Climbing the Rotational Ladder to Chirality

Molecular chirality is conventionally understood as space-inversion-symmetry breaking in the equilibrium structure of molecules. Less well known is that achiral molecules can be made chiral through extreme rotational excitation. Here, we theoretically demonstrate a clear strategy for generating rotationally induced chirality: An optical centrifuge rotationally excites the phosphine molecule (${\mathrm{PH}}_3$) into chiral cluster states that correspond to clockwise ($R$ enantiomer) or anticlockwise ($L$ enantiomer) rotation about axes almost coinciding with single $\mathrm{P}─\mathrm{H}$ bonds.
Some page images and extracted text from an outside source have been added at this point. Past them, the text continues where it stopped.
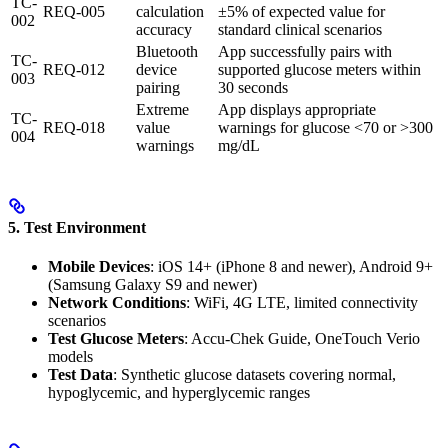
TC-
REQ-005
calculation
±5% of expected value for
002
accuracy
standard clinical scenarios
Bluetooth
App successfully pairs with
TC-
REQ-012
device
supported glucose meters within
003
pairing
30 seconds
Extreme
App displays appropriate
TC-
REQ-018
value
warnings for glucose <70 or >300
004
warnings
mg/dL
5. Test Environment
Mobile Devices
: iOS 14+ (iPhone 8 and newer), Android 9+
(Samsung Galaxy S9 and newer)
Network Conditions
: WiFi, 4G LTE, limited connectivity
scenarios
Test Glucose Meters
: Accu-Chek Guide, OneTouch Verio
models
Test Data
: Synthetic glucose datasets covering normal,
hypoglycemic, and hyperglycemic ranges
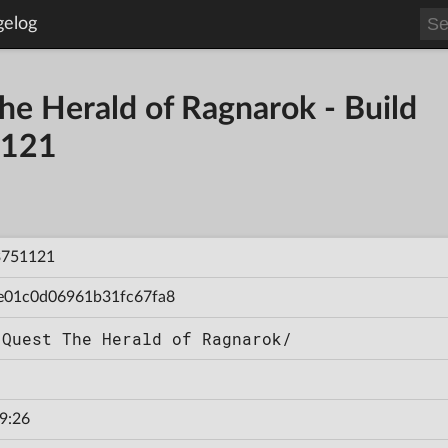
gelog
he Herald of Ragnarok - Build
121
3751121
e01c0d06961b31fc67fa8
 Quest The Herald of Ragnarok/
9:26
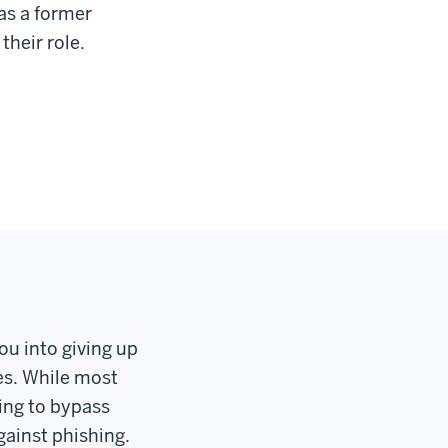
as a former
their role.
ou into giving up
les. While most
ing to bypass
gainst phishing.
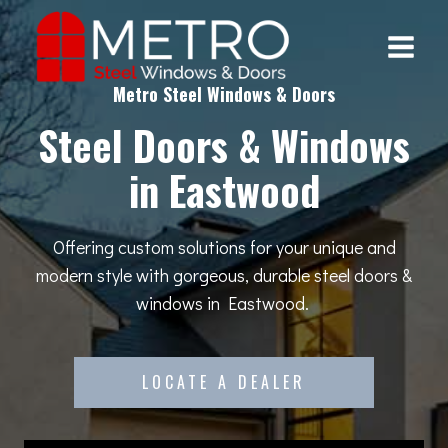
Skip
to
content
Metro Steel Windows & Doors
Steel Doors & Windows
in Eastwood
Offering custom solutions for your unique and
modern style with gorgeous, durable steel doors &
windows in Eastwood.
LOCATE A DEALER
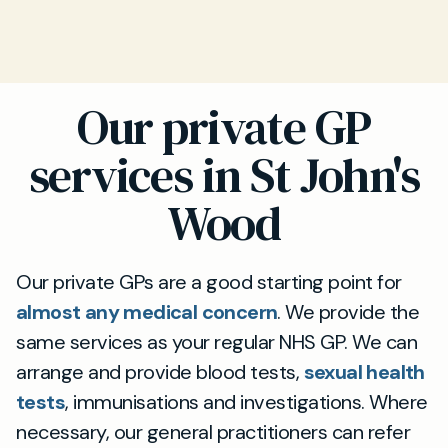
Our private GP
services in St John's
Wood
Our private GPs are a good starting point for
almost any medical concern
. We provide the
same services as your regular NHS GP. We can
arrange and provide blood tests,
sexual health
tests
, immunisations and investigations. Where
necessary, our general practitioners can refer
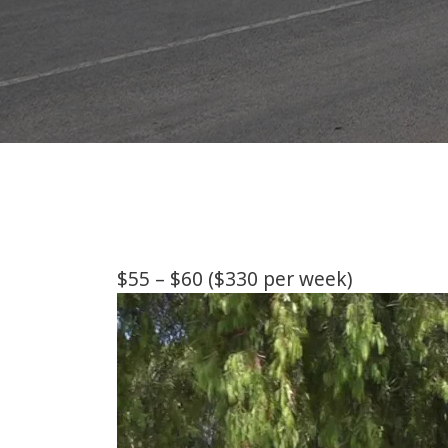
$55 – $60 ($330 per week)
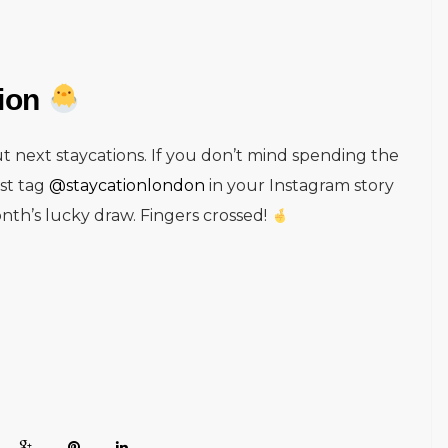
tion
t next staycations. If you don’t mind spending the
ust tag
@staycationlondon
in your Instagram story
nth’s lucky draw. Fingers crossed!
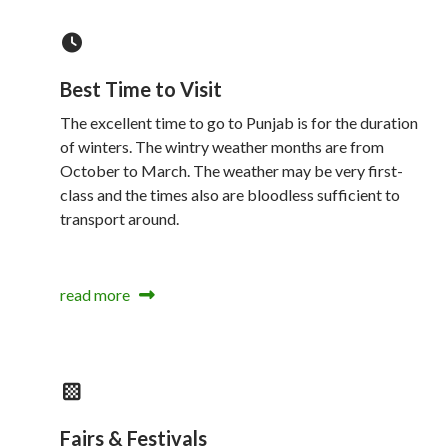
Best Time to Visit
The excellent time to go to Punjab is for the duration
of winters. The wintry weather months are from
October to March. The weather may be very first-
class and the times also are bloodless sufficient to
transport around.
read more
Fairs & Festivals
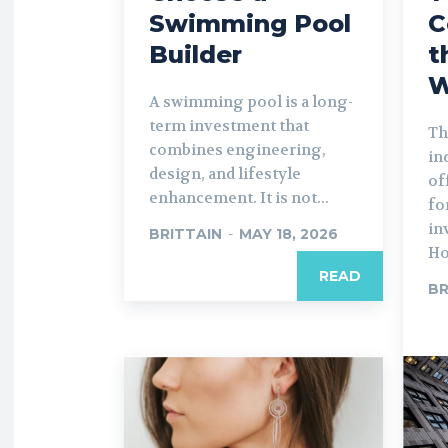
Swimming Pool
C
Builder
t
W
A swimming pool is a long-
term investment that
Th
combines engineering,
in
design, and lifestyle
of
enhancement. It is not...
fo
in
BRITTAIN
-
MAY 18, 2026
Ho
READ
BR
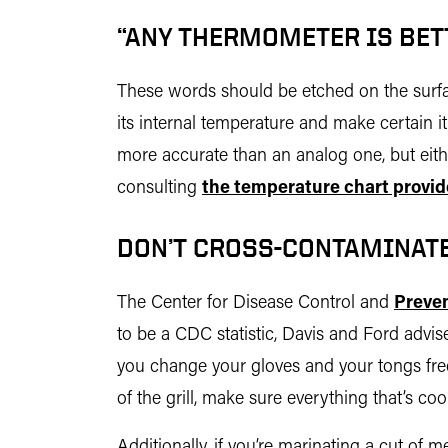
“ANY THERMOMETER IS BET
These words should be etched on the surfac
its internal temperature and make certain i
more accurate than an analog one, but eithe
consulting
the temperature chart provid
DON’T CROSS-CONTAMINATE.
The Center for Disease Control and
Preven
to be a CDC statistic, Davis and Ford advis
you change your gloves and your tongs frequ
of the grill, make sure everything that’s co
Additionally, if you’re marinating a cut of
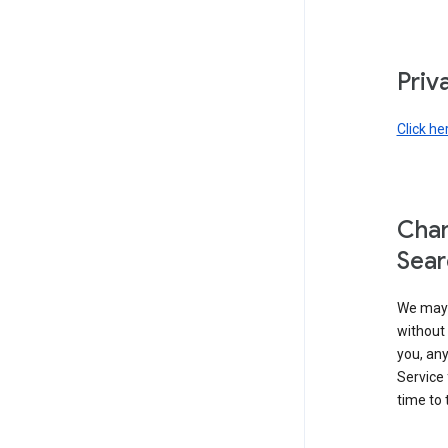
Priv
Click he
Chan
Sear
We may 
without 
you, any
Service 
time to 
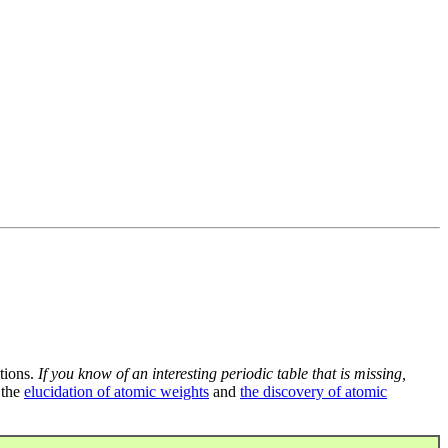
tions.
If you know of an interesting periodic table that is missing,
 the
elucidation of atomic weights
and
the discovery of atomic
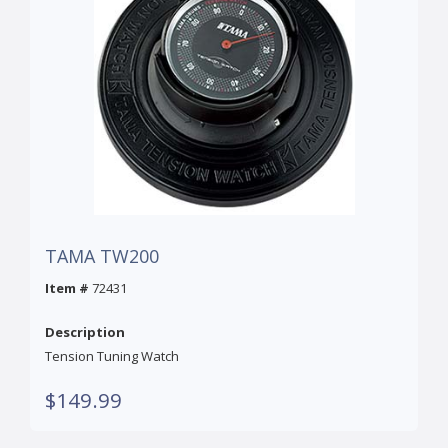
TAMA TW200
Item #
72431
Description
Tension Tuning Watch
$149.99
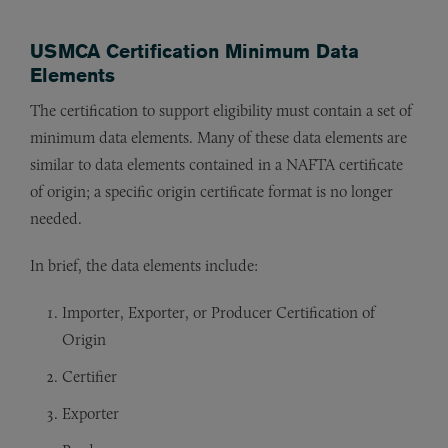
USMCA Certification Minimum Data
Elements
The certification to support eligibility must contain a set of
minimum data elements. Many of these data elements are
similar to data elements contained in a NAFTA certificate
of origin; a specific origin certificate format is no longer
needed.
In brief, the data elements include:
Importer, Exporter, or Producer Certification of
Origin
Certifier
Exporter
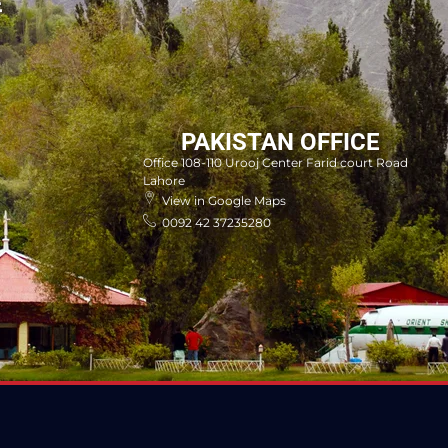
E
PAKISTAN OFFICE
Office 108-110 Urooj Center Farid court Road
Lahore
View in Google Maps
0092 42 37235280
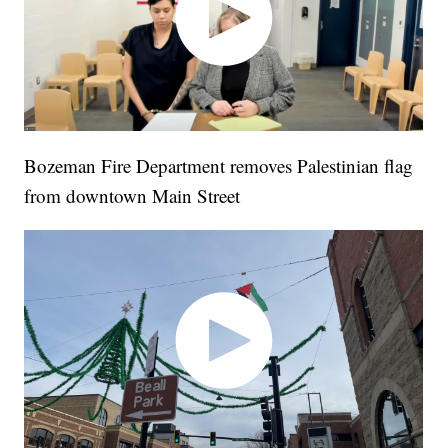
Bozeman Fire Department removes Palestinian flag
from downtown Main Street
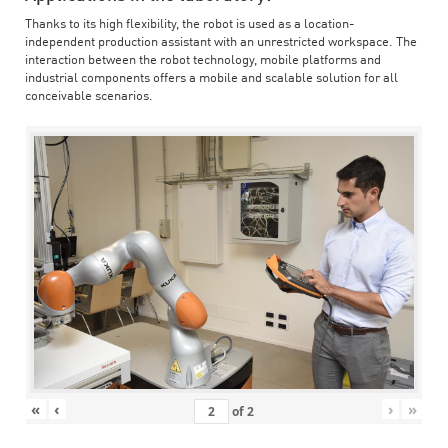
Thanks to its high flexibility, the robot is used as a location-
independent production assistant with an unrestricted workspace. The
interaction between the robot technology, mobile platforms and
industrial components offers a mobile and scalable solution for all
conceivable scenarios.
«
‹
›
»
of
2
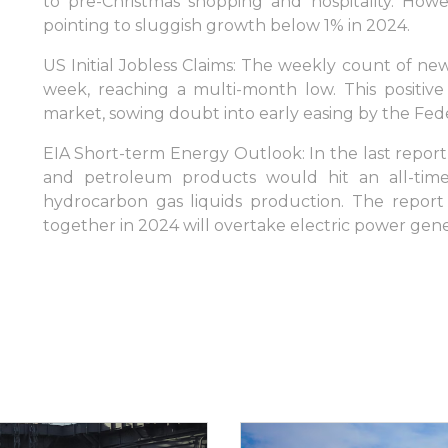
to pre-Christmas shopping and hospitality. Howeve
pointing to sluggish growth below 1% in 2024.
US Initial Jobless Claims: The weekly count of ne
week, reaching a multi-month low. This positiv
market, sowing doubt into early easing by the Fed
EIA Short-term Energy Outlook: In the last report,
and petroleum products would hit an all-time
hydrocarbon gas liquids production. The report 
together in 2024 will overtake electric power gene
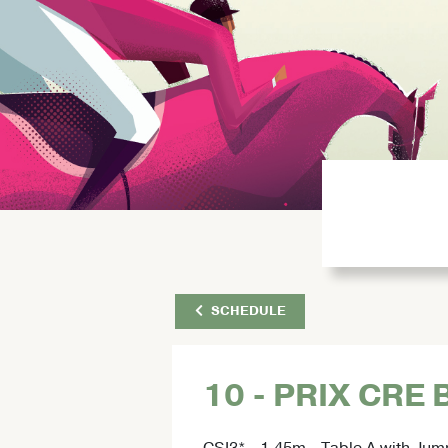
SCHEDULE
10 - PRIX CRE
CSI3* - 1.45m - Table A with Jum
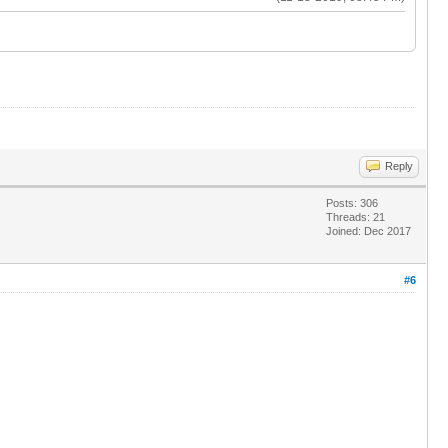
Reply
Posts: 306
Threads: 21
Joined: Dec 2017
#6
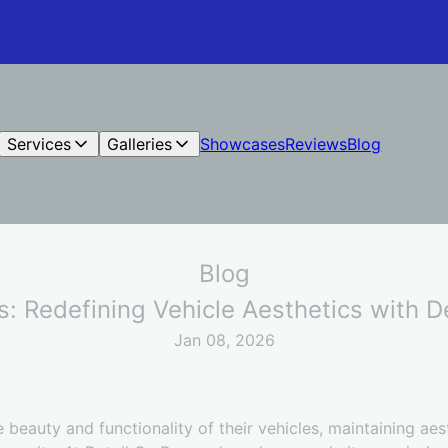
Services
Galleries
Showcases
Reviews
Blog
Blog
s: Redefining Vehicle Aesthetics with 
Jan 08, 2026
 beauty and functionality of their vehicles, maintaining aes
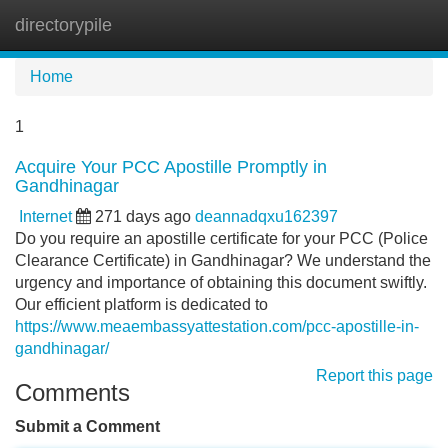
directorypile
Tog
navi
Home
1
Acquire Your PCC Apostille Promptly in
Gandhinagar
Internet
271 days ago
deannadqxu162397
Do you require an apostille certificate for your PCC (Police
Clearance Certificate) in Gandhinagar? We understand the
urgency and importance of obtaining this document swiftly.
Our efficient platform is dedicated to
https://www.meaembassyattestation.com/pcc-apostille-in-
gandhinagar/
Report this page
Comments
Submit a Comment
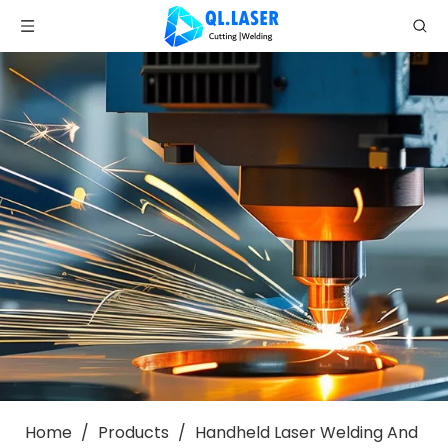
Home
/
Products
/
Handheld Laser Welding And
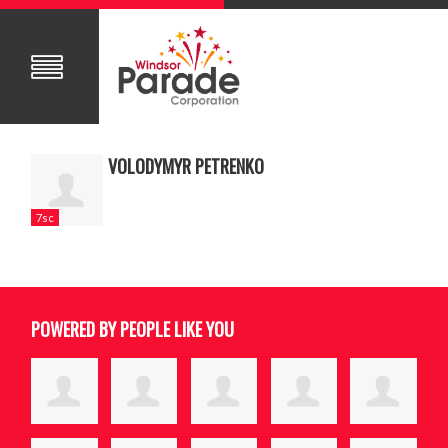
VOLODYMYR PETRENKO
7sc
POWERED BY PEOPLE LIKE YOU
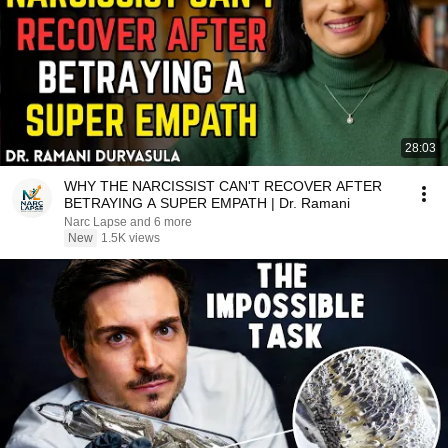
28:03
WHY THE NARCISSIST CAN'T RECOVER AFTER
BETRAYING A SUPER EMPATH | Dr. Ramani
Narc Lapse and 6 more
New
1.5K views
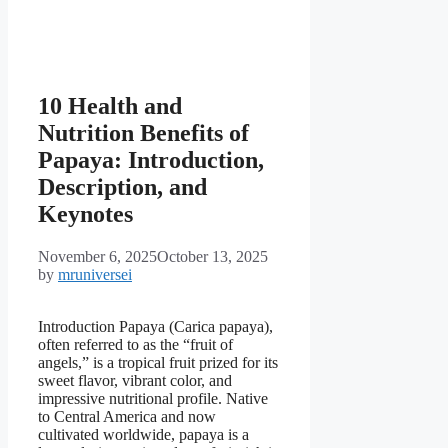
10 Health and
Nutrition Benefits of
Papaya: Introduction,
Description, and
Keynotes
November 6, 2025
October 13, 2025
by
mruniversei
Introduction Papaya (Carica papaya),
often referred to as the “fruit of
angels,” is a tropical fruit prized for its
sweet flavor, vibrant color, and
impressive nutritional profile. Native
to Central America and now
cultivated worldwide, papaya is a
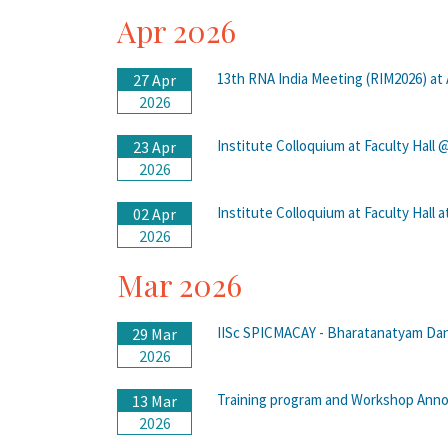
Apr 2026
13th RNA India Meeting (RIM2026) at
27 Apr
2026
Institute Colloquium at Faculty Hall
23 Apr
2026
Institute Colloquium at Faculty Hall 
02 Apr
2026
Mar 2026
IISc SPICMACAY - Bharatanatyam Danc
29 Mar
2026
Training program and Workshop An
13 Mar
2026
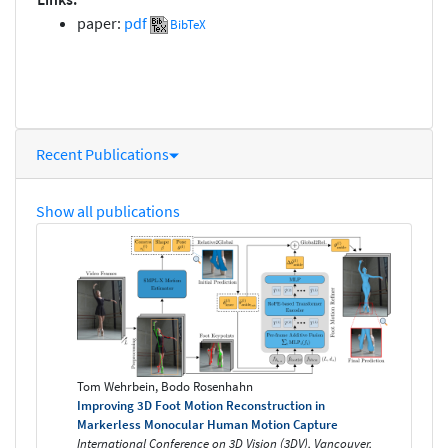
paper:
pdf
BibTeX
Recent Publications
Show all publications
Tom Wehrbein, Bodo Rosenhahn
Improving 3D Foot Motion Reconstruction in
Markerless Monocular Human Motion Capture
International Conference on 3D Vision (3DV), Vancouver,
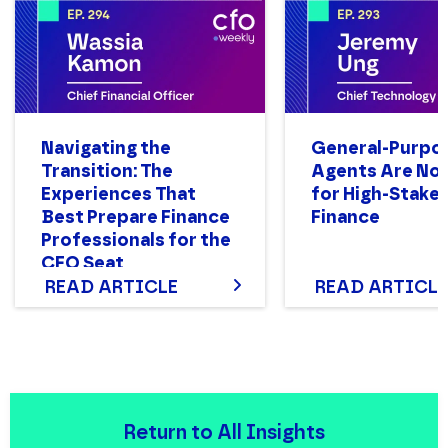
Navigating the
General-Purpo
Transition: The
Agents Are Not
Experiences That
for High-Stake
Best Prepare Finance
Finance
Professionals for the
CFO Seat
READ ARTICLE
READ ARTICLE
Return to All Insights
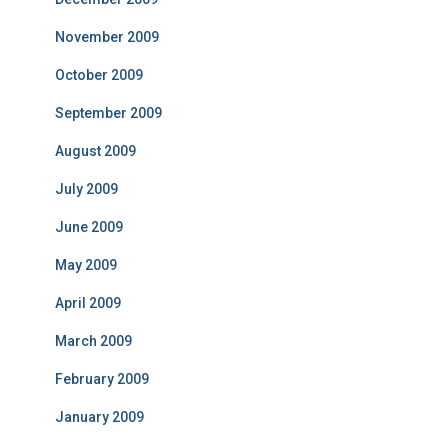
November 2009
October 2009
September 2009
August 2009
July 2009
June 2009
May 2009
April 2009
March 2009
February 2009
January 2009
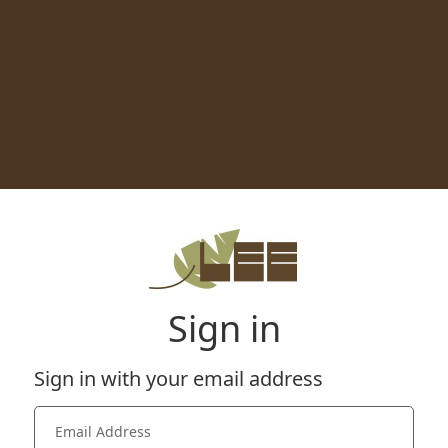
Sign in
Sign in with your email address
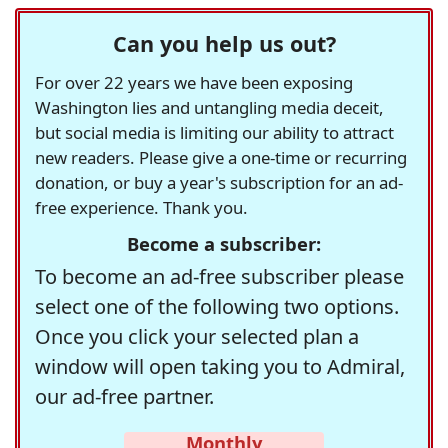
Can you help us out?
For over 22 years we have been exposing
Washington lies and untangling media deceit,
but social media is limiting our ability to attract
new readers. Please give a one-time or recurring
donation, or buy a year's subscription for an ad-
free experience. Thank you.
Become a subscriber:
To become an ad-free subscriber please
select one of the following two options.
Once you click your selected plan a
window will open taking you to Admiral,
our ad-free partner.
Monthly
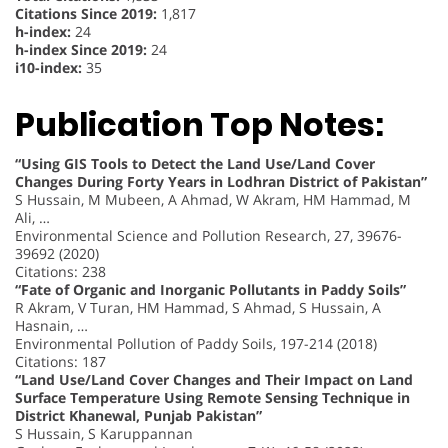
Citations Since 2019:
1,817
h-index:
24
h-index Since 2019:
24
i10-index:
35
Publication Top Notes:
“Using GIS Tools to Detect the Land Use/Land Cover
Changes During Forty Years in Lodhran District of Pakistan”
S Hussain, M Mubeen, A Ahmad, W Akram, HM Hammad, M
Ali, …
Environmental Science and Pollution Research, 27, 39676-
39692 (2020)
Citations: 238
“Fate of Organic and Inorganic Pollutants in Paddy Soils”
R Akram, V Turan, HM Hammad, S Ahmad, S Hussain, A
Hasnain, …
Environmental Pollution of Paddy Soils, 197-214 (2018)
Citations: 187
“Land Use/Land Cover Changes and Their Impact on Land
Surface Temperature Using Remote Sensing Technique in
District Khanewal, Punjab Pakistan”
S Hussain, S Karuppannan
The application of a strong dc electric field during the centrifuge pulse favors the production of one rotating enantiomeric form over the other, creating dynamically chiral molecules with permanently oriented rotational angular momentum. This essential step toward characterizing rotationally induced chirality promises a fresh perspective on chirality as a fundamental aspect of nature.

Figure 1

Rotationally induced chirality in ${\mathrm{PH}}_3$ using an optical centrifuge in conjunction with a static electric field. Reversing the direction of the dc field produces the other rotating enantiomer.

Figure 2

Rotational energy level clustering in the ground vibrational state of ${\mathrm{PH}}_3$, c. f. Fig. 2 of Ref. [14]. (a) The energy difference $E_{Jk}-E_{Jk}^{\max }$ was plotted for each rotational energy level $E_{Jk}$ relative to the maximum energy $E_{Jk}^{\max }$ in its $J$ multiplet. (b) Schematic representation of the localized chiral cluster states, which are separated by high kinetic energy barriers. (c) Wave functions of the delocalized rotational cluster states in the representation of the localized chiral cluster states.

Figure 3

Wave packet population by $m=-J$ stationary states and rotational probability density function $P(\theta ,\chi )$, in terms of the Euler angles $\theta$ and $\chi$, at the end of the centrifuge pulse ($t=36.8\mathrm{ps}$), (a) without, and (b) with a dc field of $\pm 1\mathrm{MV}/\mathrm{cm}$ applied. Wave packet population of stationary states with odd $J$ quantum numbers or $m\ne -J$ are much smaller and not shown in the plot. The two-dimensional rotational density contour plot, shown in the middle, has been projected onto a sphere, shown on the right hand side, to illustrate the orientation of ${\mathrm{PH}}_3$ and the molecular frame relative to the rotation axes. Each high-density island (red) indicates an axis of rotation and $x$, $y$, $z$ refer to the molecule-fixed axis system. In the bottom left hand corner, the time evolution of the expectation value of the laboratory-fixed effective dipole moment $⟨{\mu }_Z⟩$ has been calculated for the $R$ and $L$ rotating enantiomers. The exhibited antiphase behavior between the rotating enantiomers confirms chirality.

Figure 4

Definition of true and false chirality. (a) If ${\mathrm{PH}}_3$ is translating along the axis of rotation (dashed arrow), space inversion ($\widehat{P}$) is not equivalent to time reversal ($\widehat{T}$) combined with any proper spatial rotation (${\widehat{R}}_{\pi }$) and the system is truly chiral. (b) If ${\mathrm{PH}}_3$ is not translating, the system exhibits false chirality as space inversion is equivalent to time reversal combined with spatial rotation.